Una generación de enfoque de función de trabajo.
El ejemplo primero y luego generalizar.
2x_1+3x_2+5x_3=100
Vamos
A(z) = 1 + z^2 + z^4 + \dots + z^{2k} + \dots = \frac1{1 - z^2}
B(z) = 1 + z^3 + z^6 + \dots + z^{3k} + \dots = \frac1{1 - z^3}
C(z) = 1 + z^5 + z^{10} + \dots + z^{5k} + \dots = \frac1{1 - z^5}
F(z) = A(z)B(z)C(z) = \sum_{k=0}^{\infty} c_k z^k
c_n equals the number of ways the three terms can add up to n.
Note all the poles of F(z) are roots of unity.
We can choose an integration contour inside of these roots.
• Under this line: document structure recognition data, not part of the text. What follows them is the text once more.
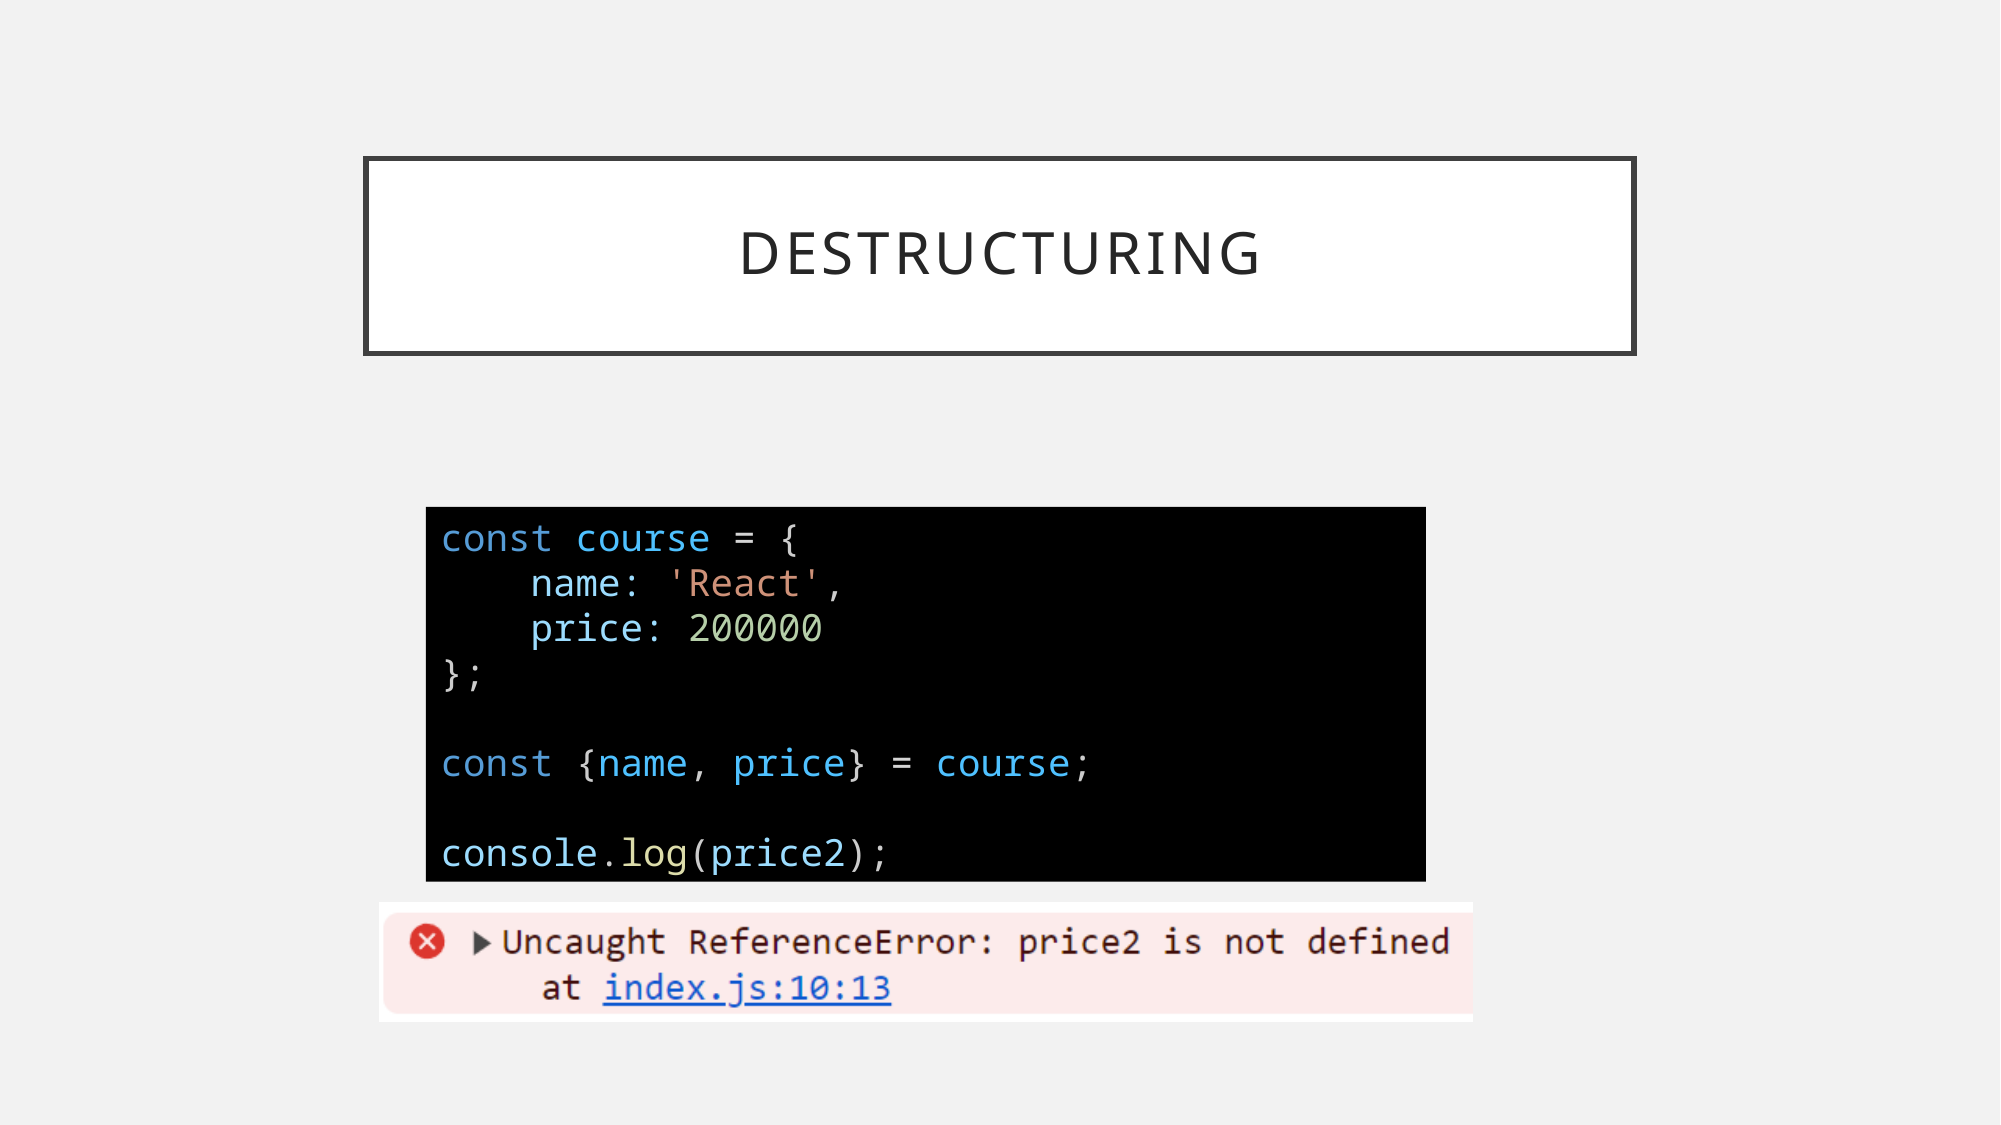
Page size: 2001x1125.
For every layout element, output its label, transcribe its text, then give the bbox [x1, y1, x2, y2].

picture [379, 902, 1473, 1022]
title Destructuring [363, 156, 1637, 356]
text_box const course = { name: 'React', price: 200000 }; const {name, price} = course; console.log(price2); [425, 506, 1426, 882]
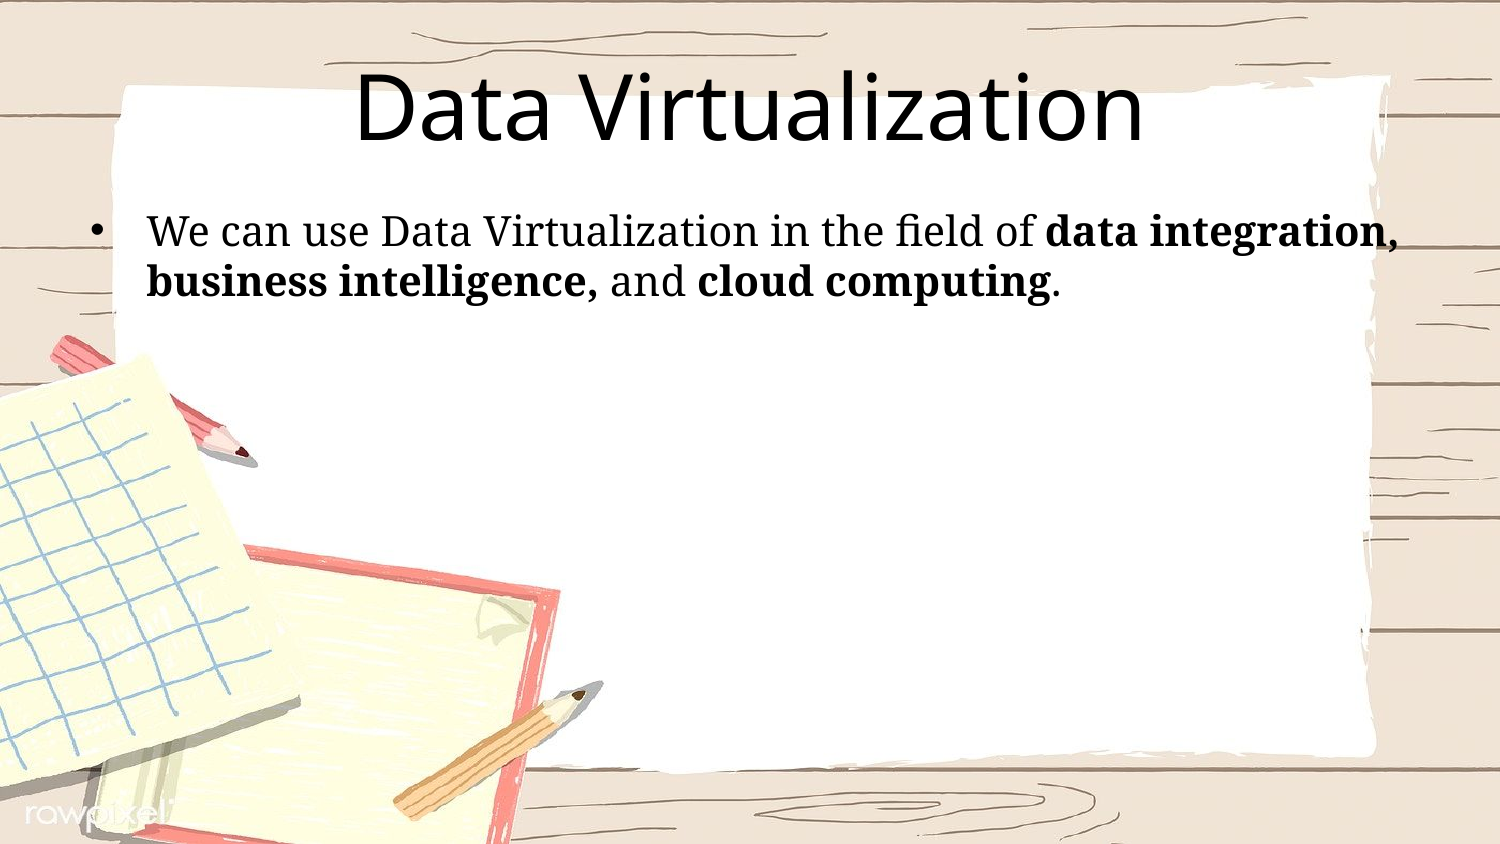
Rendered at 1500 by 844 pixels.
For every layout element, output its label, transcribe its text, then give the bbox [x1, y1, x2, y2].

Using the residue theorem:
c_n = \frac1{2\pi i} \oint \frac{F(z)}{z^{n+1}} dz
Where the contour is around z = 0 and inside |z| = 1
n = 100 is too large for octave. Some math package capable of large floating point numbers would be required.
But n = 10 can be demonstrated.
octave code:
function r = F(z) r = (1 - z.^2).*(1-z.^3).*(1-z.^5); r = 1./r; end
[q err] = quadgk (@(z)F(z)./z.^11, (1+1i)/4, (1+1i)/4,
"WayPoints",[(-1+1i)/4,(-1-1i)/4,(1-1i)/4]) q/(2*pi*i)
ans = 4.0000e+000 + 1.4765e-011i
Manually checking for n = 10
2.5
2.2 + 3.2
2.1 + 3.1 + 5.1
5.2
There are 4 answers.
Addendum
In Maxima
taylor(1/((1-z^2)*(1-z^3)*(1-z^5)),z,0,100);
184\,z^{100}+180\,z^{99}+177\,z^{98}+173\,z^{97}+170\,z^{96}+167\,z
^{95}+163\,z^{94}+160\,z^{93}+157\,z^{92}+153\,z^{91}+151\,z^{90}+
147\,z^{89}+144\,z^{88}+141\,z^{87}+138\,z^{86}+135\,z^{85}+132\,z^{
84}+129\,z^{83}+126\,z^{82}+123\,z^{81}+121\,z^{80}+117\,z^{79}+115
\,z^{78}+112\,z^{77}+109\,z^{76}+107\,z^{75}+104\,z^{74}+101\,z^{73}
+99\,z^{72}+96\,z^{71}+94\,z^{70}+91\,z^{69}+89\,z^{68}+86\,z^{67}+
84\,z^{66}+82\,z^{65}+79\,z^{64}+77\,z^{63}+75\,z^{62}+72\,z^{61}+71
\,z^{60}+68\,z^{59}+66\,z^{58}+64\,z^{57}+62\,z^{56}+60\,z^{55}+58\,
z^{54}+56\,z^{53}+54\,z^{52}+52\,z^{51}+51\,z^{50}+48\,z^{49}+47\,z
^{48}+45\,z^{47}+43\,z^{46}+42\,z^{45}+40\,z^{44}+38\,z^{43}+37\,z^{
42}+35\,z^{41}+34\,z^{40}+32\,z^{39}+31\,z^{38}+29\,z^{37}+28\,z^{36
}+27\,z^{35}+25\,z^{34}+24\,z^{33}+23\,z^{32}+21\,z^{31}+21\,z^{30}+
19\,z^{29}+18\,z^{28}+17\,z^{27}+16\,z^{26}+15\,z^{25}+14\,z^{24}+13
\,z^{23}+12\,z^{22}+11\,z^{21}+11\,z^{20}+9\,z^{19}+9\,z^{18}+8\,z^{
17}+7\,z^{16}+7\,z^{15}+6\,z^{14}+5\,z^{13}+5\,z^{12}+4\,z^{11}+4\,z
^{10}+3\,z^9+3\,z^8+2\,z^7+2\,z^6+2\,z^5+z^4+z^3+z^2+1+\cdots
I don't know exactly how maxima does the Taylor series expansion but it is fast?
It arrives at 184 ways to get a sum of 100.
Addendum 2
Alternatively expand the denominator and divide 1:
1 - z^2 -z^3 +z^7 +z^8 -z^{10} \, \, \overline{)1 \qquad \qquad \qquad \qquad }
Then find the cofficient of c_{100} z^{100}
Generalization
\sum_{k = 1}^{r} a_k x_k = n
Let
F(z) = \prod_{k=1}^{r}\frac1{1 - z^{a_k}}
c_n = \frac1{2\pi i} \oint \frac{F(z)}{z^{n+1}} dz
Where the integration contour is inside the roots of unity.
c_n is the number of ways the terms can sum to n.
Or find the Taylor series expansion of F(z) and the c_n coeficiente.